(Stored items)
- - - - - - -

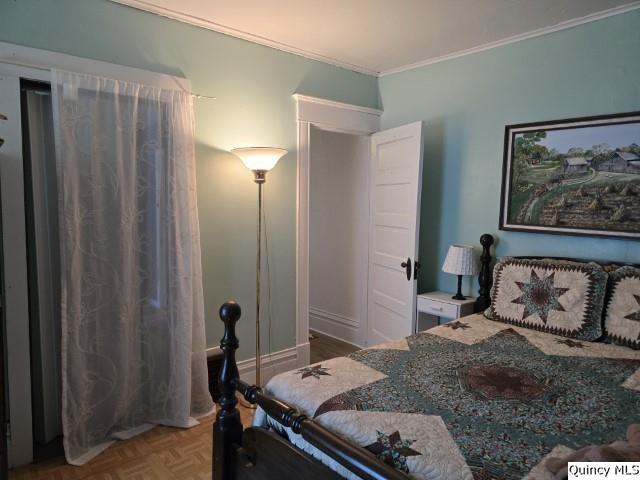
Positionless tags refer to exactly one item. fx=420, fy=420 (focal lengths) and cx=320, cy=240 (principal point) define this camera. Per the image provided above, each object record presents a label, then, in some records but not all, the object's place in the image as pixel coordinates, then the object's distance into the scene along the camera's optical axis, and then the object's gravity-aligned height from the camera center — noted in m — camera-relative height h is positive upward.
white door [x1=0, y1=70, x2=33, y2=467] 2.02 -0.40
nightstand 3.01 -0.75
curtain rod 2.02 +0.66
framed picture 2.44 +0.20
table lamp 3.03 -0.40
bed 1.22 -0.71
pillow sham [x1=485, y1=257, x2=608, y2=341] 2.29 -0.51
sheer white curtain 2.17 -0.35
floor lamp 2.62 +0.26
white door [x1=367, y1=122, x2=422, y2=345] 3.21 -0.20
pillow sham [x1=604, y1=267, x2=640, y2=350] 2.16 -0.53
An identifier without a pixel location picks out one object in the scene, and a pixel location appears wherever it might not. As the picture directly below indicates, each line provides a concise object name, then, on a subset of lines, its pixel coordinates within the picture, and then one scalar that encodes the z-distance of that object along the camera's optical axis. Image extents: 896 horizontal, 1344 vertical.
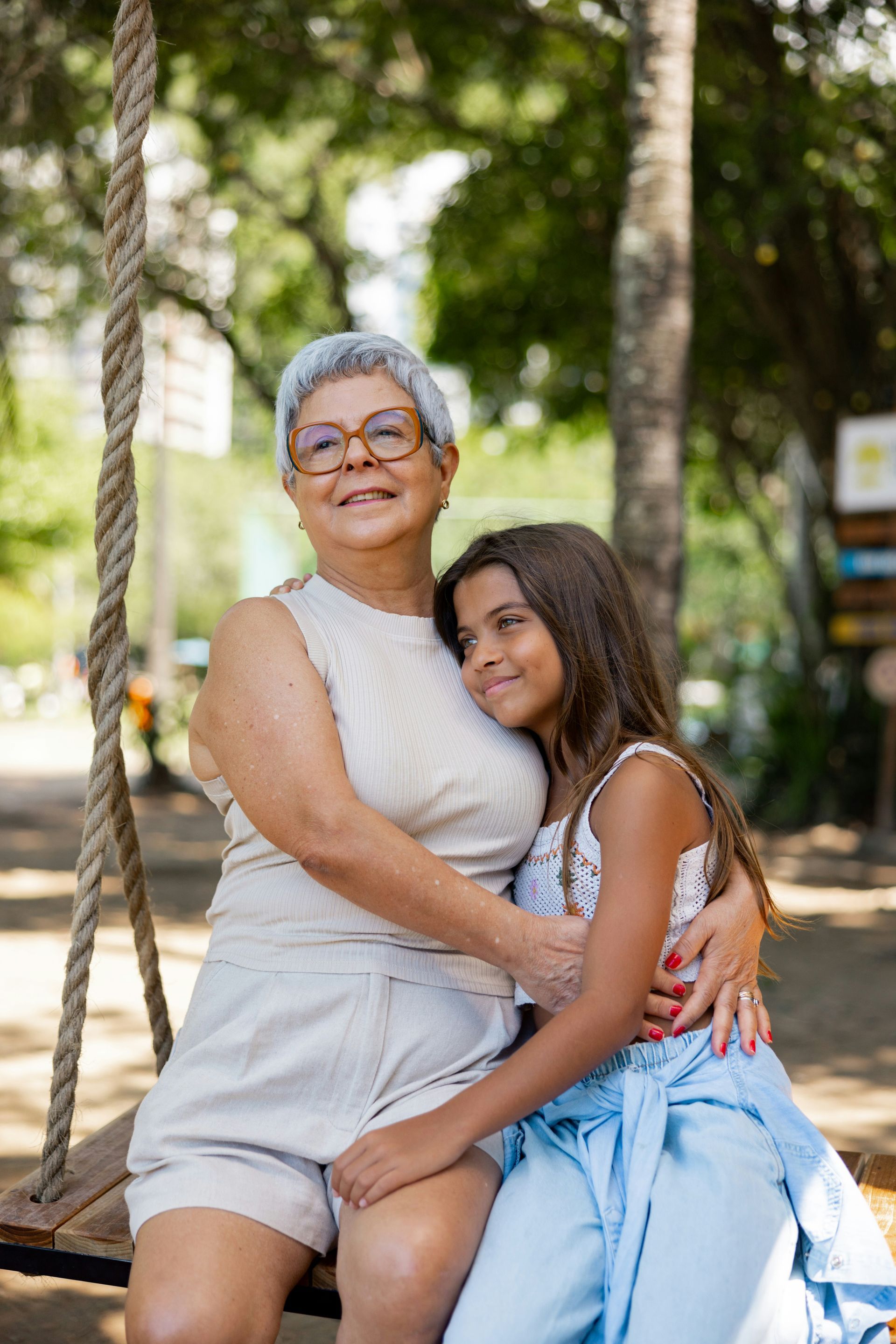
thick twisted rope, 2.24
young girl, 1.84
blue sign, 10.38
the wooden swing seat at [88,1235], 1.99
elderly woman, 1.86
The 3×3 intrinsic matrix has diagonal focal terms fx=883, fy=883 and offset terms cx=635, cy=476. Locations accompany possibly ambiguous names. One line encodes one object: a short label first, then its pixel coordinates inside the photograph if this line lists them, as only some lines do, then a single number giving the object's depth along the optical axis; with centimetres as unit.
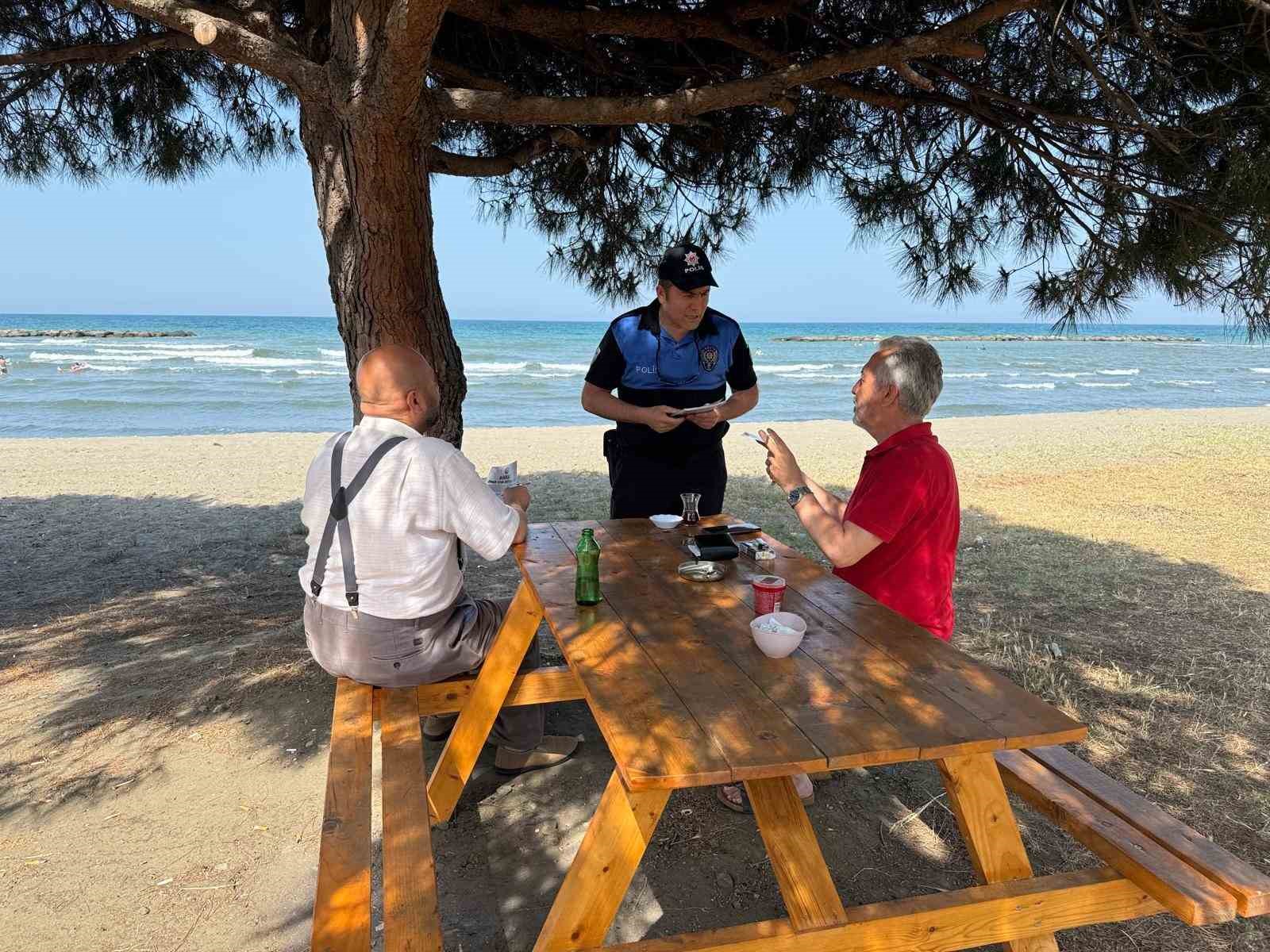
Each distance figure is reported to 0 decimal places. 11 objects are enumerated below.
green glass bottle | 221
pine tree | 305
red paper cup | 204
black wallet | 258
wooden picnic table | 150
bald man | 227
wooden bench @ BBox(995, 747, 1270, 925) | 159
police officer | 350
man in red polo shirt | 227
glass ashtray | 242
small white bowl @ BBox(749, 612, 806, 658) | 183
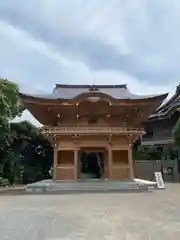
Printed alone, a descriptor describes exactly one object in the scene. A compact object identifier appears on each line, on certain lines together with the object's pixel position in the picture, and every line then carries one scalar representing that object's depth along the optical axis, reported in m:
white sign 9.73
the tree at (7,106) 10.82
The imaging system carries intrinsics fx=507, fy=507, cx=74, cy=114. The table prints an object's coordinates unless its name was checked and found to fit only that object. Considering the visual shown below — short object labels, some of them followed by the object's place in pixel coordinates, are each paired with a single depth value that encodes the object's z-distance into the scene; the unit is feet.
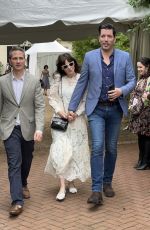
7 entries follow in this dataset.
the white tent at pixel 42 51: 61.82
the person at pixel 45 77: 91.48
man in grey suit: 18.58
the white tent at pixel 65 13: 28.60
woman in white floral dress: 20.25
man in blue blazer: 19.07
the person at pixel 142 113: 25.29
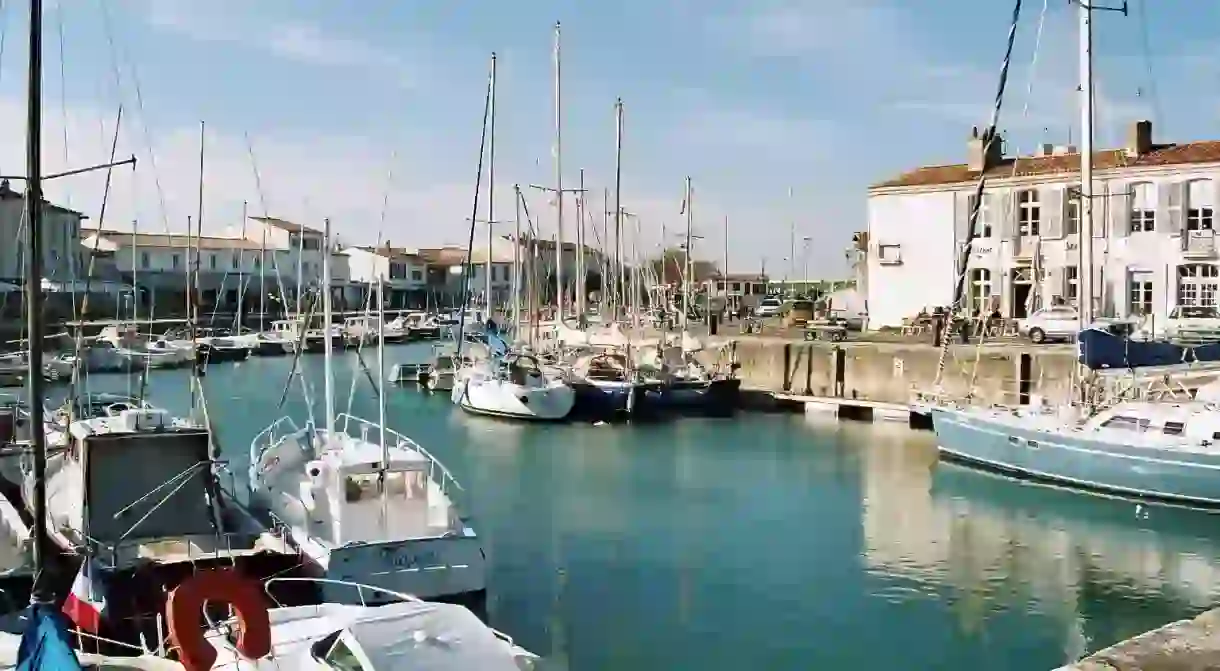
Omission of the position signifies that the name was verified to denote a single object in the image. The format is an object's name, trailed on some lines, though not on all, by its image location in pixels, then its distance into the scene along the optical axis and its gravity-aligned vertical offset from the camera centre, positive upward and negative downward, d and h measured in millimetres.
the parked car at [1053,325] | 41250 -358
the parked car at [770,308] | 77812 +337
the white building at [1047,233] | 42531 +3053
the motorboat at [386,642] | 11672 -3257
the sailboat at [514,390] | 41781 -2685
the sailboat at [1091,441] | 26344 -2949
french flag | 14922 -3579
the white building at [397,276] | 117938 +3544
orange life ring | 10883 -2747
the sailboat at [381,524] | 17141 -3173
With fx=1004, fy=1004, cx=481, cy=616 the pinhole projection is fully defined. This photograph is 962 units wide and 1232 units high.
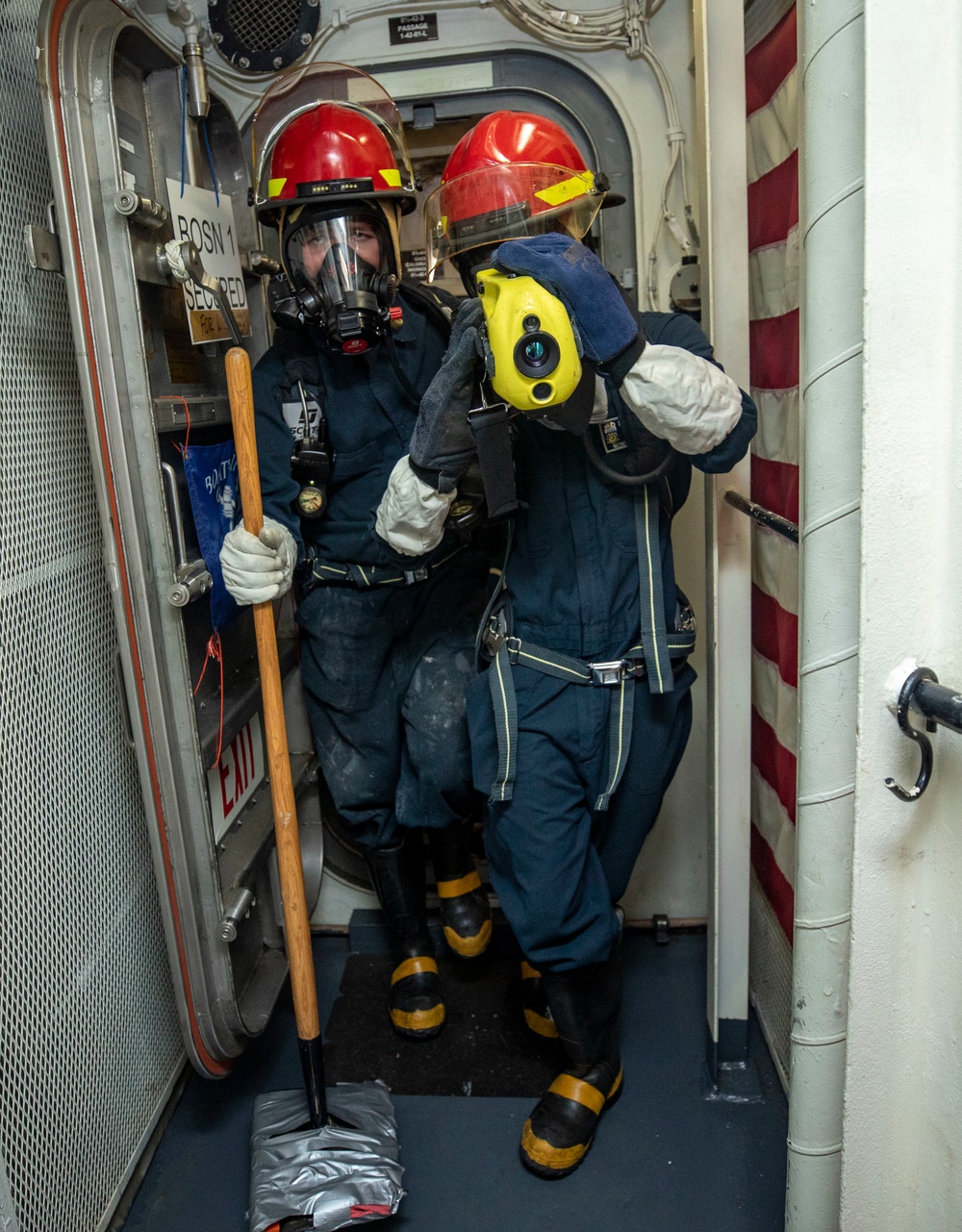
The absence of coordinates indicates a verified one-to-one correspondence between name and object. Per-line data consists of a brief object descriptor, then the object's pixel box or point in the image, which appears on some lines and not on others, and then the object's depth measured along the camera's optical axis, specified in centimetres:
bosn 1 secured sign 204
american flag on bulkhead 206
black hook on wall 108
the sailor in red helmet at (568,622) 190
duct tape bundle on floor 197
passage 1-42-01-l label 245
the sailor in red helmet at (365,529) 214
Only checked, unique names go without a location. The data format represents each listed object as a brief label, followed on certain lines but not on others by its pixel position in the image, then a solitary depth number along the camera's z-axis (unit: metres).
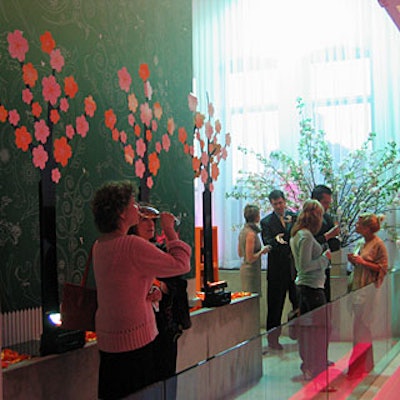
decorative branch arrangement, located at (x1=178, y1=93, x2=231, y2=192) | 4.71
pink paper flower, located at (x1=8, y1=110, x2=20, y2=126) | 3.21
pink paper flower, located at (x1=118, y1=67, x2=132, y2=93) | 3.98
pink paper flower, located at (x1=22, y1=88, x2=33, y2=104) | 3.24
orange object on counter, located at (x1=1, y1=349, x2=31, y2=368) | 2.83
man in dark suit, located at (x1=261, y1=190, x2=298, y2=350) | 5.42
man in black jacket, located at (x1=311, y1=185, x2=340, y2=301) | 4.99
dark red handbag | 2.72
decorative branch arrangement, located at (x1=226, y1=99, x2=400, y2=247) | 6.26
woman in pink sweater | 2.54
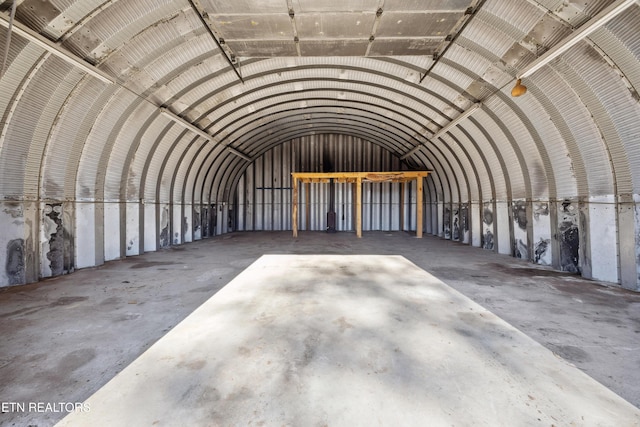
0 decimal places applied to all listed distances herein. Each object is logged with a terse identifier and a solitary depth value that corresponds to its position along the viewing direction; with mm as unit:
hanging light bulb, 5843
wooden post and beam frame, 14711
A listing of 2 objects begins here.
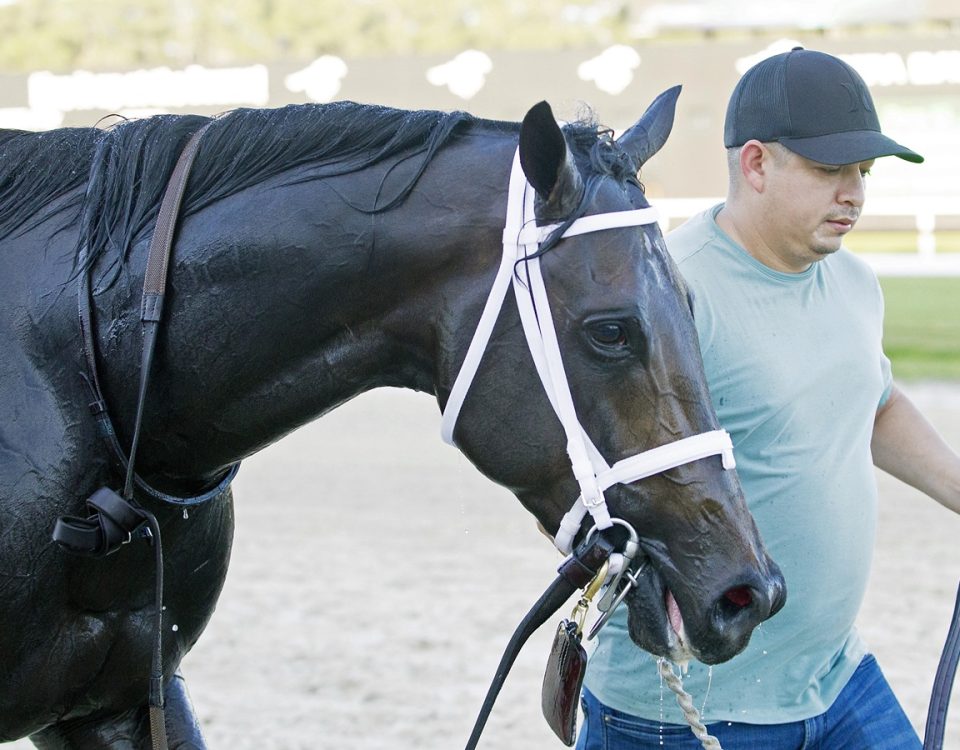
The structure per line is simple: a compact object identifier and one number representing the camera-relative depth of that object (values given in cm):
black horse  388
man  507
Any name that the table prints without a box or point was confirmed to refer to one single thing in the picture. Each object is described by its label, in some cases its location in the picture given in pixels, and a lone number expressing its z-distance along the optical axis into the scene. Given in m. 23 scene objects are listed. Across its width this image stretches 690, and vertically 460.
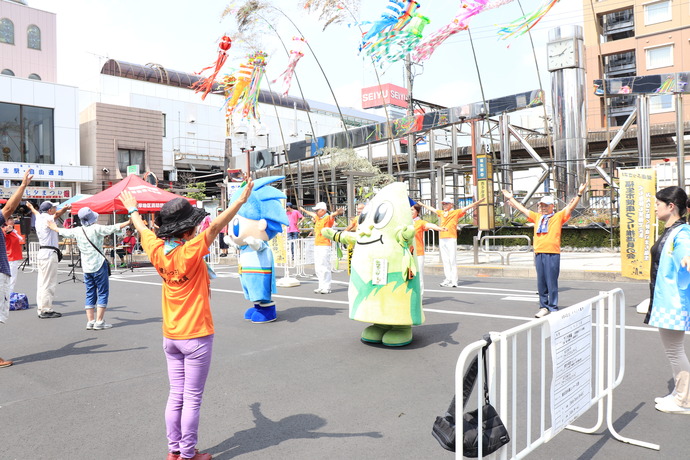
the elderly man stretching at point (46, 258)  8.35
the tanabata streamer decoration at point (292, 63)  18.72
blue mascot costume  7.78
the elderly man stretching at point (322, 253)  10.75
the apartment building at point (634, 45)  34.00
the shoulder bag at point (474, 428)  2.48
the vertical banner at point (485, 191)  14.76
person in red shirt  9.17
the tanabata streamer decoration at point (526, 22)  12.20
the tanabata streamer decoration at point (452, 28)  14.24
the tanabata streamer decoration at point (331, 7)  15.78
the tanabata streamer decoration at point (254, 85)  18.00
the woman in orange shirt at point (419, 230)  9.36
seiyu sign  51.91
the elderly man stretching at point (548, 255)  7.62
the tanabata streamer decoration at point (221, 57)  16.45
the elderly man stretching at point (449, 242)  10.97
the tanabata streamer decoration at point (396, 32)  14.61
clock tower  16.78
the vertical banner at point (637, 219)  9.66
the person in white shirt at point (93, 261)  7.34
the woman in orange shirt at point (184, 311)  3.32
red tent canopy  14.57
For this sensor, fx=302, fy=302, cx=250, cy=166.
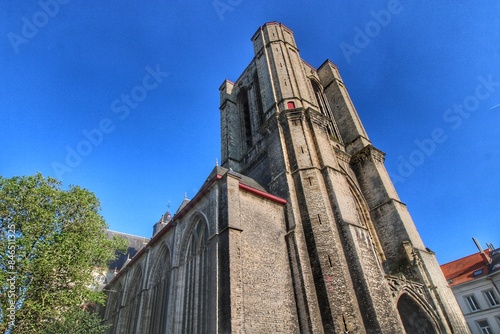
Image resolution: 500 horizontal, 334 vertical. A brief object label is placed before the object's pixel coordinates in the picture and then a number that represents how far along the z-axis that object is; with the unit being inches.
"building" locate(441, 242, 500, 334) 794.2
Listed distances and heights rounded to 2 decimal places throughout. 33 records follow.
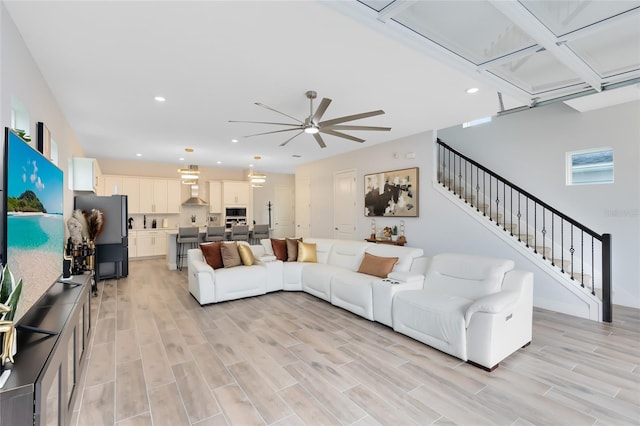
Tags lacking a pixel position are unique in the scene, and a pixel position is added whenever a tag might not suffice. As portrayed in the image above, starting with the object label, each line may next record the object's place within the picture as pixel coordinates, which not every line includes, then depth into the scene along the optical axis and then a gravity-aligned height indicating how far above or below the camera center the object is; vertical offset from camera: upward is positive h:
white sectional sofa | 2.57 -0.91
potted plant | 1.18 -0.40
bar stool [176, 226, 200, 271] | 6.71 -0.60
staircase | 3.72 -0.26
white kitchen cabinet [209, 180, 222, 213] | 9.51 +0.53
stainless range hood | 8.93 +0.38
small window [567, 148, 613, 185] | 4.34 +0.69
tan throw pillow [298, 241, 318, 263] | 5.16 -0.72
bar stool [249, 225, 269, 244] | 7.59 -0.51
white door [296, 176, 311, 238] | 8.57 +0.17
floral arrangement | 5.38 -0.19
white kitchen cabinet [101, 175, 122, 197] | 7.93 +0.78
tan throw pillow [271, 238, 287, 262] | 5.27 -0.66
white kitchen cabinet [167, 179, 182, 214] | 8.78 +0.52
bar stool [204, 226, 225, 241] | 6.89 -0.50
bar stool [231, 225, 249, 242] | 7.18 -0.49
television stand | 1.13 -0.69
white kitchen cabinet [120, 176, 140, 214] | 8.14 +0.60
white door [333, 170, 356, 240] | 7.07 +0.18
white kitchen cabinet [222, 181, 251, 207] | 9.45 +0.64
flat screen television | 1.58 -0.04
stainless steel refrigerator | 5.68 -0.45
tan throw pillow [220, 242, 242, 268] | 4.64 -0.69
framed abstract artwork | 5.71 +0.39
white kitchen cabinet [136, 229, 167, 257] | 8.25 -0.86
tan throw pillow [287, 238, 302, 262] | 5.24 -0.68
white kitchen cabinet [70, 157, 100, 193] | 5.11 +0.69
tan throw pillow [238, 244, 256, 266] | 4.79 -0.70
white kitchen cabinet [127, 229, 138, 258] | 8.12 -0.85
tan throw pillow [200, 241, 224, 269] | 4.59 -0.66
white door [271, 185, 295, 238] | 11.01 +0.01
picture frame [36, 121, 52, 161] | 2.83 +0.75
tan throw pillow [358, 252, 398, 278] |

- - - - - - -

WHAT THE TASK REQUIRES
Within the entries above, find the string "descriptor" and return each line that holds it.

SOLUTION
Printed alone, a descriptor describes exactly one object in the scene. A compact object identifier appears on each line, on certain lines together with the object's pixel position in the picture, and every line then carries one scalar representing that object's depth along the optical axis, reported in m:
The absence of coordinates indicates a verified one-to-one correspondence between name and object. Per-line data consists of a brief object descriptor, then the object's pixel box or point in the image, which appears on some lines and not on others, and then the object's depth measured along the camera's optical axis, specified in centimetres:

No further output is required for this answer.